If raising labor standards of workers in poor countries will not help protect jobs in the industrialized countries, can we perhaps expect that mandated standards will at least improve wages and working conditions of workers in poor countries? We find this prospect highly unlikely since several of the labor standards being proposed will raise the cost of labor above its level of productivity. As economic theory has shown, workers may suffer negative consequences when their wages are raised above the market value of their productivity. There is a large body of literature supporting this premise. For example, numerous empirical studies using data from around the world have measured the degree to which workers were displaced when mandated minimum wages were raised by different amounts.
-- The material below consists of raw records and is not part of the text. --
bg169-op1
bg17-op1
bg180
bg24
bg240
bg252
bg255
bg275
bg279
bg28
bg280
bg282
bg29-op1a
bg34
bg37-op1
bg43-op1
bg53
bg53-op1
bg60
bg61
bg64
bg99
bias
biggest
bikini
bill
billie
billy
Given that that the level of the minimum wage has been relatively low and increases small in the US, we see small (and sometimes no) negative employment effects in this country (see for e.g., Brown, 1999 for a review of the US evidence). However in countries where the minimum wage is high and increases are large, the employment effects are significant (see e.g., Gindling and Terrell, 2003, for Costa Rica; and Rama, 2001, for Indonesia). Similarly, protective labor legislation can backfire when the measures are too costly for the employer. Heckman and Pages (2000) have shown that high levels of severance pay have resulted in reducing the hiring rate in some countries in Latin America. In Senegal, attempts to create more secure employment in the Labor Code resulted in a larger share of the workforce employed on short-term (three month) contracts (Terrell and Svejnar, 1989). There is anecdotal evidence of companies being driven out of a sector as unions made very costly demands (e.g., United Fruit in Costa Rica). Finally, child labor laws are often circumvented by the poor families hurt by them.